Evaluation

Eirel's evaluation operates on three principles that no existing benchmark implements simultaneously: multi-dimensional scoring, owner-verified trustless execution, and active anti-gaming detection.

Three-Pillar Scoring Model

Pillar	Weight	Measures
Capability	0.70 – 0.76	Family-specific quality dimensions
Robustness	0.16 – 0.18	Cross-task consistency and perturbation resistance
Anti-gaming	0.08 – 0.12	Template detection, fabrication, memorization

Anti-Gaming Detection

Eirel implements 12+ family-specific detectors targeting trace fabrication, template responses, memorization, citation recycling, code obfuscation, and hardcoded answers. Trace fabrication — where an agent lies about its own results — zeroes the entire score.

Calibration and Judging

Miners must pass calibration gates across 80+ metrics with per-family thresholds before promotion. A consistency gate requires 2 passes in the last 3 evaluation runs — no promotion from a single lucky run.
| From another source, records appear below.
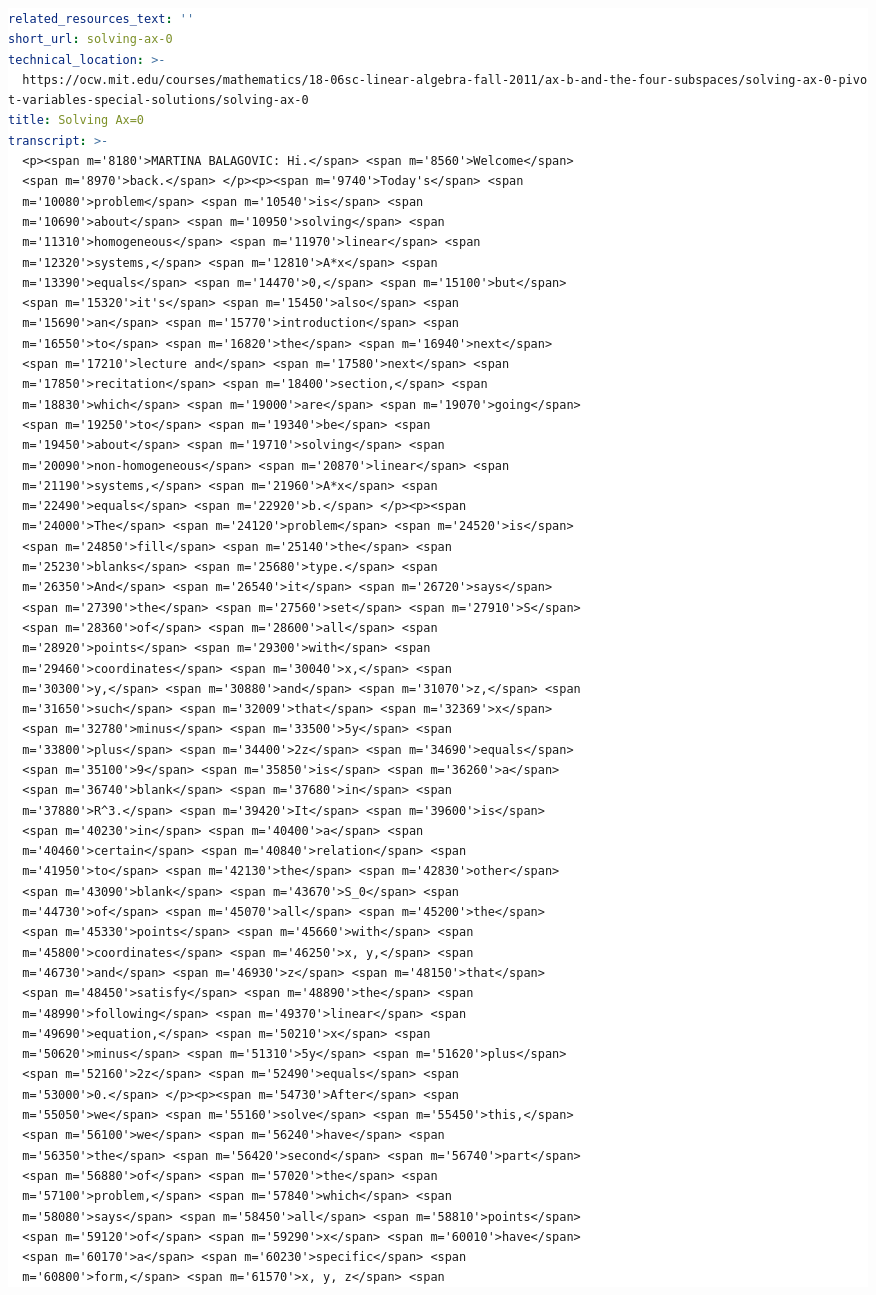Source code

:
 ```yaml
related_resources_text: ''
short_url: solving-ax-0
technical_location: >-
  https://ocw.mit.edu/courses/mathematics/18-06sc-linear-algebra-fall-2011/ax-b-and-the-four-subspaces/solving-ax-0-pivot-variables-special-solutions/solving-ax-0
title: Solving Ax=0
transcript: >-
  <p><span m='8180'>MARTINA BALAGOVIC: Hi.</span> <span m='8560'>Welcome</span>
  <span m='8970'>back.</span> </p><p><span m='9740'>Today's</span> <span
  m='10080'>problem</span> <span m='10540'>is</span> <span
  m='10690'>about</span> <span m='10950'>solving</span> <span
  m='11310'>homogeneous</span> <span m='11970'>linear</span> <span
  m='12320'>systems,</span> <span m='12810'>A*x</span> <span
  m='13390'>equals</span> <span m='14470'>0,</span> <span m='15100'>but</span>
  <span m='15320'>it's</span> <span m='15450'>also</span> <span
  m='15690'>an</span> <span m='15770'>introduction</span> <span
  m='16550'>to</span> <span m='16820'>the</span> <span m='16940'>next</span>
  <span m='17210'>lecture and</span> <span m='17580'>next</span> <span
  m='17850'>recitation</span> <span m='18400'>section,</span> <span
  m='18830'>which</span> <span m='19000'>are</span> <span m='19070'>going</span>
  <span m='19250'>to</span> <span m='19340'>be</span> <span
  m='19450'>about</span> <span m='19710'>solving</span> <span
  m='20090'>non-homogeneous</span> <span m='20870'>linear</span> <span
  m='21190'>systems,</span> <span m='21960'>A*x</span> <span
  m='22490'>equals</span> <span m='22920'>b.</span> </p><p><span
  m='24000'>The</span> <span m='24120'>problem</span> <span m='24520'>is</span>
  <span m='24850'>fill</span> <span m='25140'>the</span> <span
  m='25230'>blanks</span> <span m='25680'>type.</span> <span
  m='26350'>And</span> <span m='26540'>it</span> <span m='26720'>says</span>
  <span m='27390'>the</span> <span m='27560'>set</span> <span m='27910'>S</span>
  <span m='28360'>of</span> <span m='28600'>all</span> <span
  m='28920'>points</span> <span m='29300'>with</span> <span
  m='29460'>coordinates</span> <span m='30040'>x,</span> <span
  m='30300'>y,</span> <span m='30880'>and</span> <span m='31070'>z,</span> <span
  m='31650'>such</span> <span m='32009'>that</span> <span m='32369'>x</span>
  <span m='32780'>minus</span> <span m='33500'>5y</span> <span
  m='33800'>plus</span> <span m='34400'>2z</span> <span m='34690'>equals</span>
  <span m='35100'>9</span> <span m='35850'>is</span> <span m='36260'>a</span>
  <span m='36740'>blank</span> <span m='37680'>in</span> <span
  m='37880'>R^3.</span> <span m='39420'>It</span> <span m='39600'>is</span>
  <span m='40230'>in</span> <span m='40400'>a</span> <span
  m='40460'>certain</span> <span m='40840'>relation</span> <span
  m='41950'>to</span> <span m='42130'>the</span> <span m='42830'>other</span>
  <span m='43090'>blank</span> <span m='43670'>S_0</span> <span
  m='44730'>of</span> <span m='45070'>all</span> <span m='45200'>the</span>
  <span m='45330'>points</span> <span m='45660'>with</span> <span
  m='45800'>coordinates</span> <span m='46250'>x, y,</span> <span
  m='46730'>and</span> <span m='46930'>z</span> <span m='48150'>that</span>
  <span m='48450'>satisfy</span> <span m='48890'>the</span> <span
  m='48990'>following</span> <span m='49370'>linear</span> <span
  m='49690'>equation,</span> <span m='50210'>x</span> <span
  m='50620'>minus</span> <span m='51310'>5y</span> <span m='51620'>plus</span>
  <span m='52160'>2z</span> <span m='52490'>equals</span> <span
  m='53000'>0.</span> </p><p><span m='54730'>After</span> <span
  m='55050'>we</span> <span m='55160'>solve</span> <span m='55450'>this,</span>
  <span m='56100'>we</span> <span m='56240'>have</span> <span
  m='56350'>the</span> <span m='56420'>second</span> <span m='56740'>part</span>
  <span m='56880'>of</span> <span m='57020'>the</span> <span
  m='57100'>problem,</span> <span m='57840'>which</span> <span
  m='58080'>says</span> <span m='58450'>all</span> <span m='58810'>points</span>
  <span m='59120'>of</span> <span m='59290'>x</span> <span m='60010'>have</span>
  <span m='60170'>a</span> <span m='60230'>specific</span> <span
  m='60800'>form,</span> <span m='61570'>x, y, z</span> <span
```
For subjective quality dimensions, an ensemble of two independent LLM judges provides scoring with disagreement detection and deterministic fallback.

Evaluation Flow

Owner freezes an immutable evaluation bundle (tasks, rubrics, judge configs)
Validators invoke all candidate deployments against benchmark tasks
Responses scored through multi-dimensional framework
Anti-gaming detection using 12+ detectors
Protocol compliance checks and calibration gates (80+ metrics)
Weight setter normalizes scores, signs, and submits to Bittensor chain
TAO emissions flow to top-performing miners per family